Oil are primary made up of triglycerides, where some of the fatty acids are unsaturated. This causes such a product to be susceptible to oxidation both from chemical oxidative agents such as metal ions, or from exposure to light. Oxidation of the unsaturated fatty acids changes the sensorical and physical properties of the oil.

In the southern part of Africa grows a robust bean - the Marama bean. This bean has a favorable dietary composition, including dietary fibers, fats and proteins, as most similar types of nuts, therefore this crop could be utilized for making healthy products by the locals for the locals. One such product is Marama bean oil. A study has been conducted to investigate the oxidative stability of the oil under various conditions. In the dataset MaramaBeanOilOx.xlsx are listed the results from such an experiment (including data from both normal and roasted beans). The experimental factors are:

  • Storage time (Month)
  • Product type (Product)
  • Storage temperature (Temperature)
  • Storage condition (Light)
  • Packaging air (Air)

The response variable reflecting oxidative stability is peroxide value and named PV.

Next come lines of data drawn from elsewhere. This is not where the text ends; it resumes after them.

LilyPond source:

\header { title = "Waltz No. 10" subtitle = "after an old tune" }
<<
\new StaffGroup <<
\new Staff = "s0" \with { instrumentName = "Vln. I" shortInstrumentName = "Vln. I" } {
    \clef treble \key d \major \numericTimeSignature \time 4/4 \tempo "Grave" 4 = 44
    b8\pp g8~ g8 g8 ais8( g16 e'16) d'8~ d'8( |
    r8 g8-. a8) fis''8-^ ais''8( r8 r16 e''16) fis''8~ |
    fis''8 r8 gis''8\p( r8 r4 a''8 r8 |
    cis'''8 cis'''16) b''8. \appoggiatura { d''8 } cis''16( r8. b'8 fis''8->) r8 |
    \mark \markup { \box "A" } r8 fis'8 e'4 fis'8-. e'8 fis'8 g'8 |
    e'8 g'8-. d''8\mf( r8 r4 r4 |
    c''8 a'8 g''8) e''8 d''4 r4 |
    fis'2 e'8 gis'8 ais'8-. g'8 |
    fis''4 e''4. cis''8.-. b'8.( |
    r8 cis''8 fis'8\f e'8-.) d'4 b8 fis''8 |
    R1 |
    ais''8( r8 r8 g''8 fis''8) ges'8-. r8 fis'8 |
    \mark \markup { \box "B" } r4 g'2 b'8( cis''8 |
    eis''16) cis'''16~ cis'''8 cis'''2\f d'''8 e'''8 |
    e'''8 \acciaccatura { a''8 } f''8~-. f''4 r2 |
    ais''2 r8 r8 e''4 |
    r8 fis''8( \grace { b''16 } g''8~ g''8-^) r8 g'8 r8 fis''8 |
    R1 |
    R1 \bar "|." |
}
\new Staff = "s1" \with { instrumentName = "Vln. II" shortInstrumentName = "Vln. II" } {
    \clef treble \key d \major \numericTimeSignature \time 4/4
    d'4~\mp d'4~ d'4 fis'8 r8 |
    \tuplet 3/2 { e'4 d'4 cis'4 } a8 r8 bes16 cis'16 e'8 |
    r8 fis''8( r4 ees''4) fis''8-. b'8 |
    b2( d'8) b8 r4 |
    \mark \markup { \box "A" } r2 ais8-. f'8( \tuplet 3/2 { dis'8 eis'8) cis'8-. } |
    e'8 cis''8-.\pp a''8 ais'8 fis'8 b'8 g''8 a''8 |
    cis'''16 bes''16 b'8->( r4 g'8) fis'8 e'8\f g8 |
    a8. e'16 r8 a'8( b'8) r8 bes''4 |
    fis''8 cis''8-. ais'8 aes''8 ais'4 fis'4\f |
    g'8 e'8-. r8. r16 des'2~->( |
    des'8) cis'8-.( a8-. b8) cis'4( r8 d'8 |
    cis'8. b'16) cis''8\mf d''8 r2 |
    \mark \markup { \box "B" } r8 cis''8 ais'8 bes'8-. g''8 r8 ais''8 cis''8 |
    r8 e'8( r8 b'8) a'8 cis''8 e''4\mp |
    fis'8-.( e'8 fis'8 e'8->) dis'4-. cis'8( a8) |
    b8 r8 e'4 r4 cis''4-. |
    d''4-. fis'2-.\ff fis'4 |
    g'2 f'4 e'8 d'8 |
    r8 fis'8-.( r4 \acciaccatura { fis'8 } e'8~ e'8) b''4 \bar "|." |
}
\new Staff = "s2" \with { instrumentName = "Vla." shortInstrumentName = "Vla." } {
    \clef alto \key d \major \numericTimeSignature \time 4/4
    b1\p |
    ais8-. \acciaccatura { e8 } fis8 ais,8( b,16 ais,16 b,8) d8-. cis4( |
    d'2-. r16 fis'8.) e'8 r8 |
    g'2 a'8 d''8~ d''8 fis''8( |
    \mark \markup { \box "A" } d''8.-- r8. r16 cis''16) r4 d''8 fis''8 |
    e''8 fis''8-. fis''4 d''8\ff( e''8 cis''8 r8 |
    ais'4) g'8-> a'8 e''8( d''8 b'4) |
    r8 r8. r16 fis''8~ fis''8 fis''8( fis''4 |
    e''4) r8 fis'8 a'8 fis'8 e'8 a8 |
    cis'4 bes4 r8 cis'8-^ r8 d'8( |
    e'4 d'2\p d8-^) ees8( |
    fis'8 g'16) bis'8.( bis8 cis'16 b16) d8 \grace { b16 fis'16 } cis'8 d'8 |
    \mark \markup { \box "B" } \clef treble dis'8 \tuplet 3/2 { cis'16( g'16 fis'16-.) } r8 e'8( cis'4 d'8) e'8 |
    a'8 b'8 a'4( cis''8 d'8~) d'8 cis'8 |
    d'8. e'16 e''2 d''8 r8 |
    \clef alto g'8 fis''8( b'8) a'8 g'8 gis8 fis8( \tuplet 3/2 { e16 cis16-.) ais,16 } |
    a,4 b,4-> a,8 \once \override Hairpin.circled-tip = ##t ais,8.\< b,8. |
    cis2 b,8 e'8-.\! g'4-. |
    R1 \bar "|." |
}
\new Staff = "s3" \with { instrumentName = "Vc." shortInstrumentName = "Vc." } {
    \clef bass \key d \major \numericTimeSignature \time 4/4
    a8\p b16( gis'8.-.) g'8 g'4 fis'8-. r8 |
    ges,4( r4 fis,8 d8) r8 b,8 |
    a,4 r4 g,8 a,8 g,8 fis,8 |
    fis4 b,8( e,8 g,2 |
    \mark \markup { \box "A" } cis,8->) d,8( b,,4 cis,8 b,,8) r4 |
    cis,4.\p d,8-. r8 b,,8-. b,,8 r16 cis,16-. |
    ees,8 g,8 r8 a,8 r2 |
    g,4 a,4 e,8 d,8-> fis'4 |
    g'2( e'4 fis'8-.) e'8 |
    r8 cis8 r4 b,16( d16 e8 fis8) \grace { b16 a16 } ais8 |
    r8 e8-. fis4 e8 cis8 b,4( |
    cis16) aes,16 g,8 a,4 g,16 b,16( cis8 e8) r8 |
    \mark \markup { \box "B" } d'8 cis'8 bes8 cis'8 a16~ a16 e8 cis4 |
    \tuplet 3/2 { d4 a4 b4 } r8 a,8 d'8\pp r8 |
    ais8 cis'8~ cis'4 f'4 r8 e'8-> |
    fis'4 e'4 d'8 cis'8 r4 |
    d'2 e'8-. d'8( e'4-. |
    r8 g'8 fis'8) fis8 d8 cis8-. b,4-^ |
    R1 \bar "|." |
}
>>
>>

The first three questions are identical to Exercise 10.5.

Tasks
  1. Read in the data, and subset so that you only include data related to product type Oil.
  2. Make descriptive plots of the response variable PV imposing storage temperature, condition, and time.
    • Hint: factor(Temperature):Light specifies all combinations of these two factors. facet_grid(.~Month) splits the plot into several plots according to Month.
  3. What do you observe in terms of storage time, temperature and condition from this plot?
  4. Based on the plot, suggest a model including the three factors Month, Temperature and Light. Which factors do you think is additive (i.e. have the same effect regardless of the other factors), and which do you think interacts?
  5. Build a model including all combinations of the three factors.
    • That is: m <- aov(data=Marama.oil, PV~factor(Temperature)*Light*factor(Month)).
  6. Check the assumption concerning the distribution of the residuals. If necessary, make an appropriate transformation of the response variable, and check that it is doing better in terms of distributional assumptions for the model residuals.
  7. It seems like we need all combinations of everything. Construct a single variable, that has the seven levels indicating the design, and use this in an ANOVA model.
    • Hint: Allcomp <- factor(Marama.oil$Temperature):Marama.oil$Light:factor(Marama.oil$Month
  8. Use TukeyHSD() on that model to make all pairwise comparisons of the seven individual levels. And comment on what you obtain. Does the initial plot correspond to the pairwise observations?